Modularity and development: the case of spatial reorientation.

In a series of experiments, young children who were disoriented in a novel environment reoriented themselves in accord with the large-scale shape of the environment but not in accord with nongeometric properties of the environment such as the color of a wall, the patterning on a box, or the categorical identity of an object. Because children's failure to reorient by nongeometric information cannot be attributed to limits on their ability to detect, remember, or use that information for other purposes, this failure suggests that children's reorientation, at least in relatively novel environments, depends on a mechanism that is informationally encapsulated and task-specific: two hallmarks of modular cognitive processes. Parallel studies with rats suggest that children share this mechanism with at least some adult nonhuman mammals. In contrast, our own studies of human adults, who readily solved our tasks by conjoining nongeometric and geometric information, indicated that the most striking limitations of this mechanism are overcome during human development. These findings support broader proposals concerning the domain specificity of humans' core cognitive abilities, the conservation of cognitive abilities across related species and over the course of human development, and the developmental processes by which core abilities are extended to permit more flexible, uniquely human kinds of problem solving.
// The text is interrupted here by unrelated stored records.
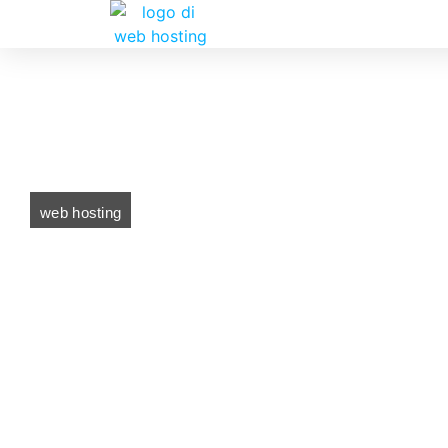
web hosting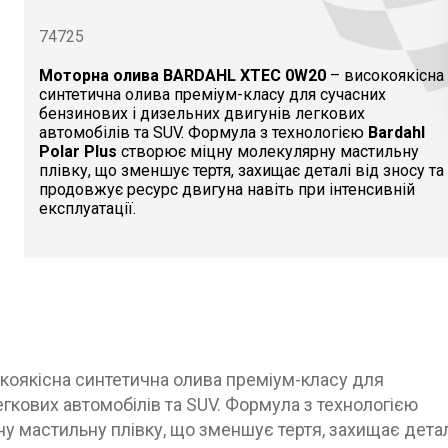
74725
Моторна олива BARDAHL XTEC 0W20
– високоякісна
синтетична олива преміум-класу для сучасних
бензинових і дизельних двигунів легкових
автомобілів та SUV. Формула з технологією
Bardahl
Polar Plus
створює міцну молекулярну мастильну
плівку, що зменшує тертя, захищає деталі від зносу та
продовжує ресурс двигуна навіть при інтенсивній
експлуатації.
коякісна синтетична олива преміум-класу для
гкових автомобілів та SUV. Формула з технологією
 мастильну плівку, що зменшує тертя, захищає дета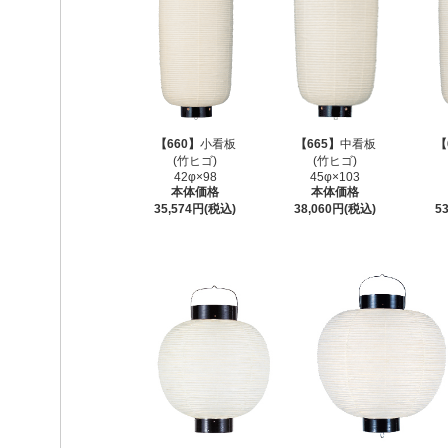
【660】
小看板
【665】
中看板
【
(竹ヒゴ)
(竹ヒゴ)
42φ×98
45φ×103
本体価格
本体価格
35,574円(税込)
38,060円(税込)
5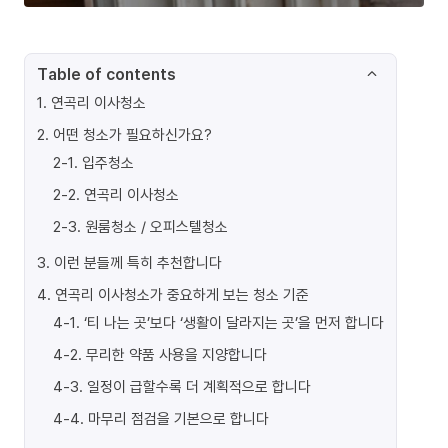
Table of contents
1
.
연곡리 이사청소
2
.
어떤 청소가 필요하신가요?
2-1
.
입주청소
2-2
.
연곡리 이사청소
2-3
.
원룸청소 / 오피스텔청소
3
.
이런 분들께 특히 추천합니다
4
.
연곡리 이사청소가 중요하게 보는 청소 기준
4-1
.
‘티 나는 곳’보다 ‘생활이 달라지는 곳’을 먼저 합니다
4-2
.
무리한 약품 사용을 지양합니다
4-3
.
일정이 급할수록 더 계획적으로 합니다
4-4
.
마무리 점검을 기본으로 합니다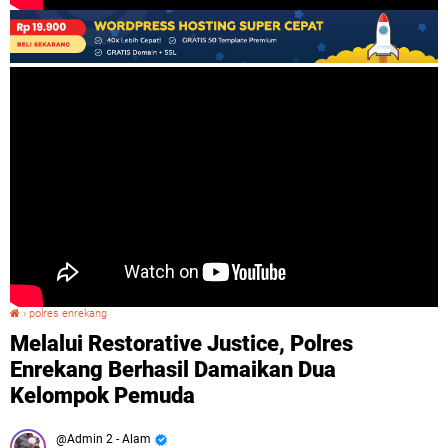
›
polres enrekang
Melalui Restorative Justice, Polres Enrekang Berhasil Damaikan Dua Kelompok Pemuda
Melalui Restorative Justice, Polres
Enrekang Berhasil Damaikan Dua
Kelompok Pemuda
Admin 2 - Alam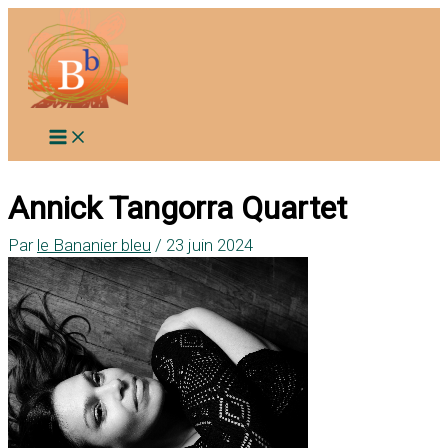
Aller
au
contenu
Annick Tangorra Quartet
Par
le Bananier bleu
/
23 juin 2024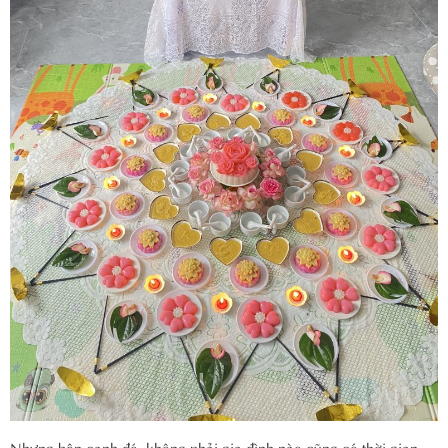
Nhưng bên cạnh đó, không phải gia đình nào cũng có thời gian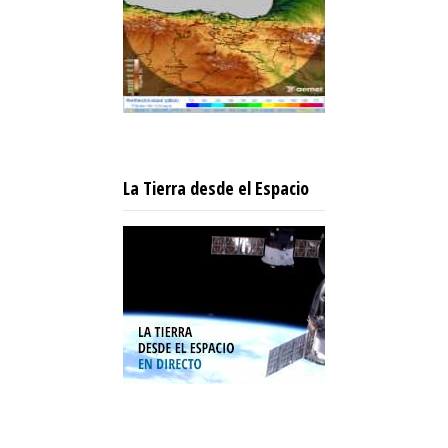
La Tierra desde el Espacio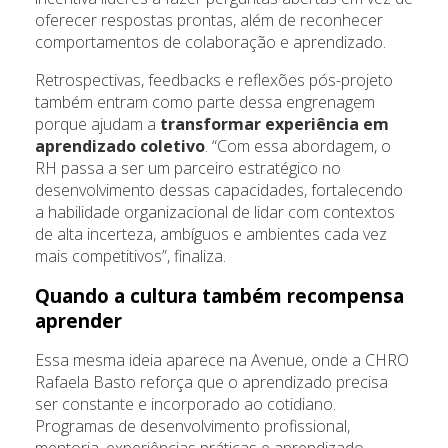
oferecer respostas prontas, além de reconhecer
comportamentos de colaboração e aprendizado.
Retrospectivas, feedbacks e reflexões pós-projeto
também entram como parte dessa engrenagem
porque ajudam a
transformar experiência em
aprendizado coletivo
. “Com essa abordagem, o
RH passa a ser um parceiro estratégico no
desenvolvimento dessas capacidades, fortalecendo
a habilidade organizacional de lidar com contextos
de alta incerteza, ambíguos e ambientes cada vez
mais competitivos”, finaliza.
Quando a cultura também recompensa
aprender
Essa mesma ideia aparece na Avenue, onde a CHRO
Rafaela Basto reforça que o aprendizado precisa
ser constante e incorporado ao cotidiano.
Programas de desenvolvimento profissional,
mentoria, experiências práticas e aprendizado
Mechanisms of reorientation and object localization by children: a comparison with rats.

Neurophysiological studies show that the firing of place and head-direction (HD) cells in rats can become anchored to features of the perceptible environment, suggesting that those features partially specify the rat's position and heading. In contrast, behavioral studies suggest that disoriented rats and human children rely exclusively on the shape of their surroundings, ignoring much of the information to which place and HD cells respond. This difference is explored in the current study by investigating young children's ability to locate objects in a square chamber after disorientation. Children 18-24 months old used a distinctive geometric cue but not a distinctively colored wall to locate the object, even after they were familiarized with the colored wall. Results suggest that the spatial representations underlying reorientation and object localization are common to humans and other mammals. Together with the neurophysiological findings, these experiments raise questions for the hypothesis that hippocampal place and HD cells serve as a general orientation device for target localization.

Internally coherent spatial memories in a mammal.

Children aged 3.5-4.0 years were shown objects being hidden in three different locations in a rectangular environment, were disoriented to disable dead reckoning, and were asked without feedback where each object was. Results showed that children's spatial memories were internally coherents the locations subjects chose were in a correct spatial configuration relative to one another as well as to environmental geometry, despite the fact that the environment's symmetry would have revealed any individual binding of memory for object positions to local environmental features. This finding of internal coherence in the spatial representation of one mammal is discussed relative to neural and behavioral findings on navigation and spatial memory in mammals more generally.

A geometric process for spatial reorientation in young children.

Disoriented rats and non-human primates reorient themselves using geometrical features of the environment. In rats tested in environments with distinctive geometry, this ability is impervious to non-geometric information (such as colours and odours) marking important locations and used in other spatial tasks. Here we show that adults use both geometric and non-geometric information to reorient themselves, whereas young children, like mature rats, use only geometric information. These findings provide evidence that: (1) humans reorient in accord with the shape of the environment; (2) the young child's reorientation system is impervious to all but geometric information, even when non-geometric information is available and is re-presented by the child--such information should improve performance and is used in similar tasks by the oriented child; and (3) the limits of this process are overcome during human development.